Sunday, 10 March 2013

Let's Talk About Sex...

Disclaimer: I am a cisfemale with mostly heterosexual experiences in my sex life. Although I try to be gender neutral, and as inclusive as possible, I will have my slip ups. If you see something that can be alienating or offensive, I encourage you to let me know so I can learn as I go along. 

You know what people don't talk enough about? Sex. Sex is great. There is nothing more I love to talk about than sex. I love doing it. I love reading about it. I love helping other people enjoy it. So here I go:

Let's talk about sex and how you can make it better for you and your partner(s). And by "let's" I mean, "let me" because I'm going to do all the talking. Also, please note, I do not have any credentials to be talking about this other than an extremely awkward search history and my own experiences. 

Pornos are not educational videos. If you saw it in a porno, you may want to ask first before trying it in bed. Porn is supposed to be more visually appealing, and in current times they tend to be more geared towards men. The question tends to be: "Would a man enjoy that?" instead of "Is that enjoyable for all parties?" If you want to watch porn to learn a few tricks, I suggest feminist porn! Now don't get me wrong, porn can be great. You can even watch it with your partner and it can give you ideas. My point here is, just because you watch porn, does not mean you will be a sexpert. 

Explore your body. If sex with your partner isn't the best right now, go on a little self-exploratory adventure. Your body is not a war zone, do not fear what may happen if you decide to take a visit. Chances are, your body is more like a tropical island, hopefully without all the huge ass spiders. Find what feels good for you, and then tell your partner. Plus, there is never a problem with a little self-love every now and then. Or everyday. Even if you don't have a partner or you are enjoying sex with your partner, enjoy your body. Take your time to find out where on your body feels good besides the obvious parts. 

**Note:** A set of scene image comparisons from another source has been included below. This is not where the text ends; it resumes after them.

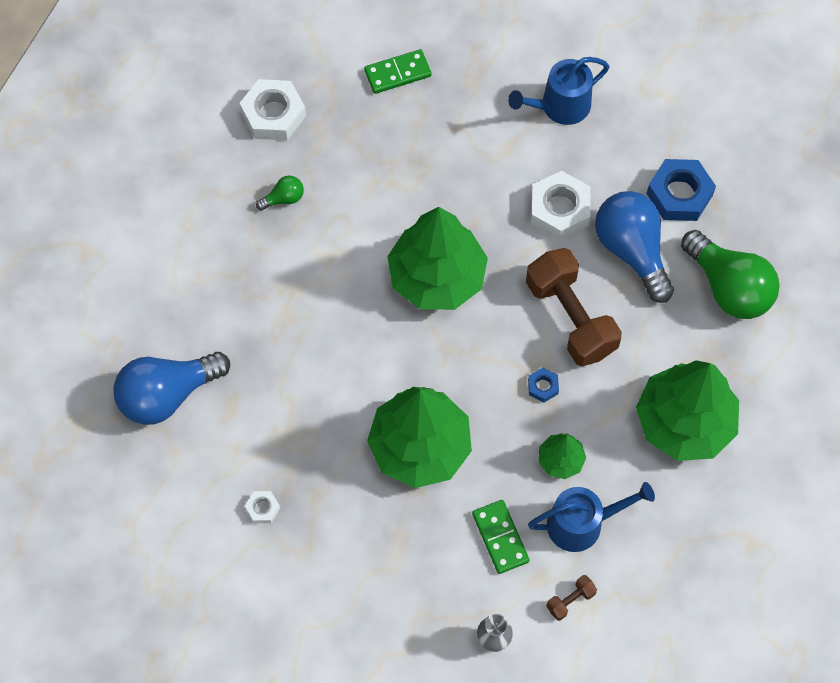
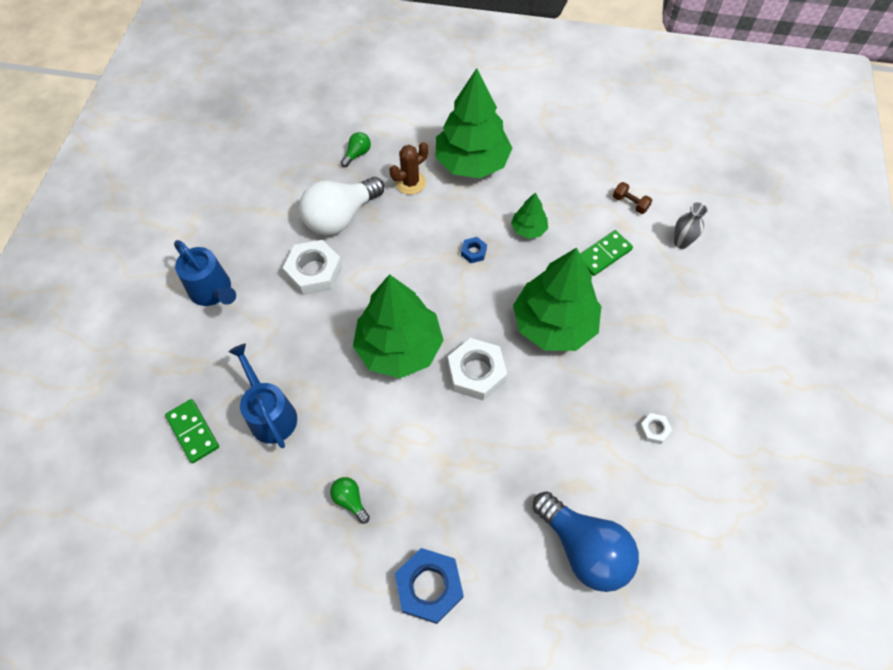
camera: 105 degrees left, 5 degrees down
(273, 114) = (256, 539): white nut -> white nut (476, 372)
(570, 317) = (409, 245): brown dumbbell -> none
(581, 523) = (571, 207): blue watering can -> blue watering can (270, 414)
(631, 251) = (341, 217): blue light bulb -> white light bulb
(667, 340) = (410, 182): none -> brown cactus
(679, 194) = (284, 195): blue nut -> blue nut (429, 587)
(728, 287) = (357, 154): green light bulb -> green light bulb, size x0.44

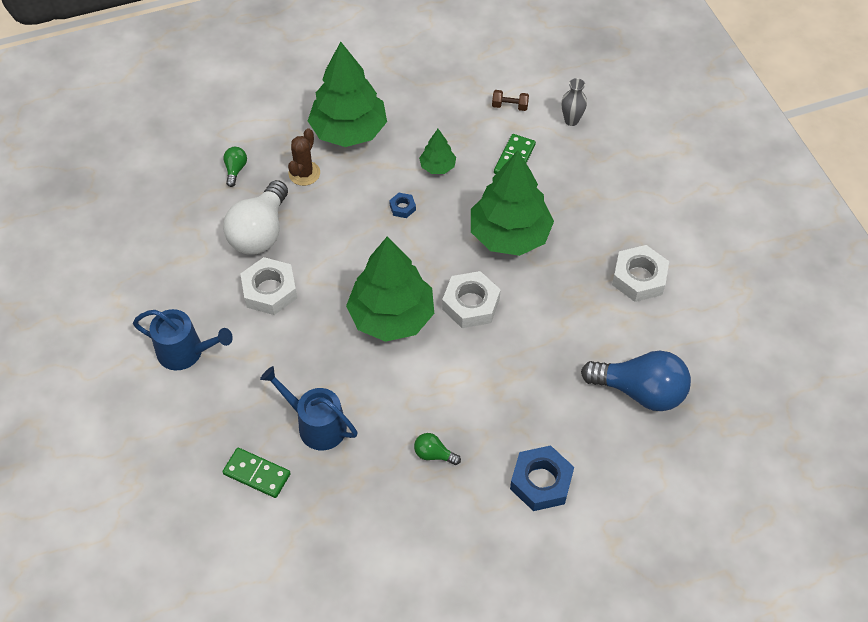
camera: 30 degrees left, 5 degrees down
(654, 430) = (639, 278): white nut -> white nut, size x2.06

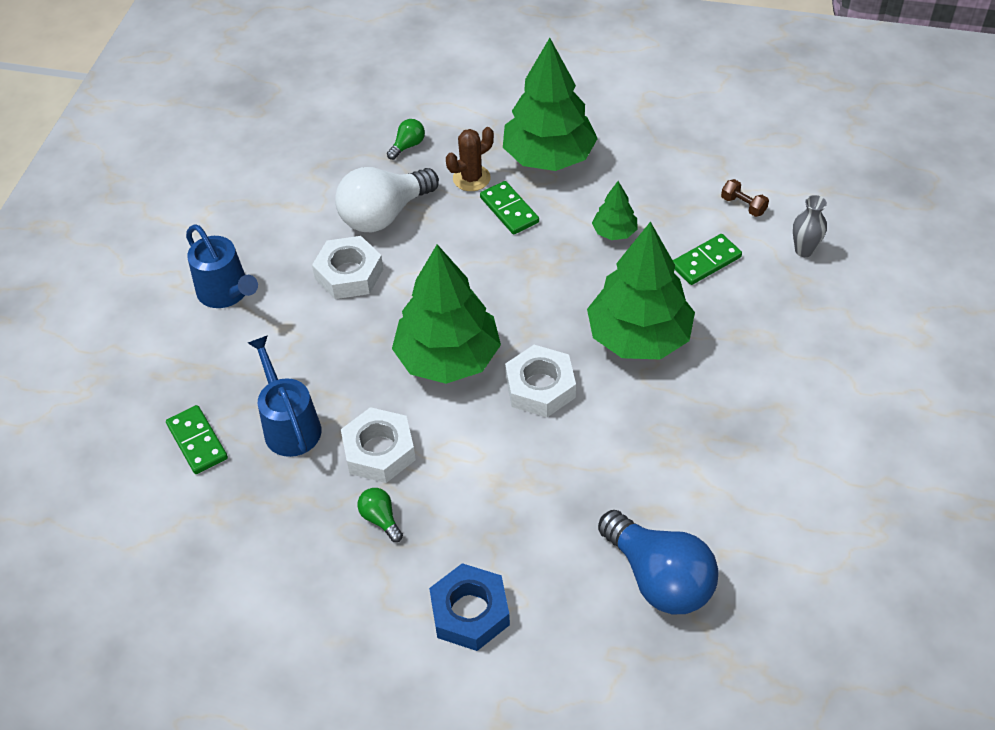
camera: 35 degrees right, 5 degrees down
(350, 185) = (509, 210): none -> green domino
(402, 207) = (545, 256): blue nut -> none
(639, 278) = (754, 454): white nut -> white nut (379, 451)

Everybody has holes. This tip is mostly for heterosexual men who can't get their girlfriend to do anal. Hey, buddy. You have a butt too. And if you want your girlfriend to let you into hers, you sure as hell have to understand what you're asking. So if you want to put something in her butt, you better be able to let her put something in yours (with lube!). Do not fear your rectum! Anal can be very enjoyable if done properly and both parties are willing! This goes for anyone with a butt! This means that no one is being pressured, and you have lube at hand. 

It's okay if you like feet. Or any other "weird" fetish. To be honest, a foot fetish is pretty common. Why do you think fancy shoes exist? Some people just like feet. And that's not the only fetish that's pretty vanilla nowadays. Light restraints, spanking, role-playing. If your partner approaches you with one of these ideas, do not freak out wondering what you got yourself into. There are not a lot of people who wouldn't be up for at least one of these things. Try it! It's fun. 

And on that note, research. If you want to get into a little more of the more risque practices, I suggest reading up on it. Especially in the BDSM department. Fifty Shades of Grey does not count. Protip: Look up after care. This is an important part of the BDSM dynamic. This is the part no one talks about, and needs to. 

Finally, COMMUNICATE. I can not say this enough. Communication is the only way your sex will be mind-blowing. Everyone is different and has their own needs and boundaries, and your partner can't respect those if you don't tell them. If you want to try something, bring it up to them and talk about it in a nonsexual environment. If there's something you don't like, bring it up! Don't be afraid to hurt their feelings. If they're a good partner, they'll just want to make you feel good. If that's not their concern, then they are not considering your feelings. You should always be able to communicate with your partner, about your own needs and boundaries as well as theirs. Your pleasure is just as important as theirs. 

So these are just a few general tips that I think are important. I'll go a bit deeper into a few of them in later posts, but for now I think this covers all the general bases. 

Remember kids, there's no shame in pleasure, and consent is sexy!